What is not clear is the current status of the approval IH is seeking to make the mobile unit as a safe injection site, an approval required from Health Canada.

Stack said the meeting he attended was told that the approval is still being worked on.

Interior Health announced in January that it planned to ask Health Canada for the approval and create mobile units in both Kelowna and Kamloops. They are believed to be the first mobile safe injection site in North America. With or without the safe injection approval,the mobile units would by used said IH officials at the time. But without the approval, drug users would not be allowed to inject on board the motorhomes.

Stack said the motorhomes are being made to look as “inconspicuous as possible” because IH is sensitive to the areas in which they will be parked in the two cities.

“But (Interior Health) is also also trying to save lives,” said Stack.

He said while the exact hours and locations of the mobile units have yet to be determined, the IH officials at the meeting talked about them operating from noon to midnight in Kelowna areas of Rutland and downtown.

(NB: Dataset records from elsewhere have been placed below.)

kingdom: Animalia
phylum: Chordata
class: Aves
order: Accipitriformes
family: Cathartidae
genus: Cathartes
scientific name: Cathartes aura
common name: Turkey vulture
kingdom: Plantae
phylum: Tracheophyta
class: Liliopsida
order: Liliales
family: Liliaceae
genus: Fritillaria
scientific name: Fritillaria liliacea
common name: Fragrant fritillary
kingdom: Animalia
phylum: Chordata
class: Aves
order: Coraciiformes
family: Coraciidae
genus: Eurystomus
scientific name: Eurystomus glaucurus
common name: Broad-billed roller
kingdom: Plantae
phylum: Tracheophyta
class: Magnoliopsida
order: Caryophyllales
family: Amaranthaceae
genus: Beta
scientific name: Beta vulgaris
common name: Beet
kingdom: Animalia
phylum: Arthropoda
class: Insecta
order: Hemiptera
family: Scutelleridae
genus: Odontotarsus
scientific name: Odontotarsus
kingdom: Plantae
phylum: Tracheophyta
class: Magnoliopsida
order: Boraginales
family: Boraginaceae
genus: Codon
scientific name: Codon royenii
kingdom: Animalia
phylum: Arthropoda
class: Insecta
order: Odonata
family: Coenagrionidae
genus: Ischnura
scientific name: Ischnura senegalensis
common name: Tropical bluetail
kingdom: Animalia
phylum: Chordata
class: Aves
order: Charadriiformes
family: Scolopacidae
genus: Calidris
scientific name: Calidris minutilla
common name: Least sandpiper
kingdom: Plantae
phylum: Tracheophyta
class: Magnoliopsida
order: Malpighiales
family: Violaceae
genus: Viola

At least two medical staff will be on board and, possibly, additional health care workers at certain times of the day and night.

When the units were announced, IH officials said they would like to see councillors also on board with nurses.

Even if Health Canada does not approved the supervised injections on board, IH has said it still plans proceed with the mobile units,which will replace the two permanent, building-based “safe consumption” sites it originally planned for Kelowna.

While the downtown site is located in the former IH health unit building on Ellis Street, a plan to set up the other one in Rutland ran into a roadblock when the tenants of that building opposed its location there and threatened to move out if the landlord let the site open there.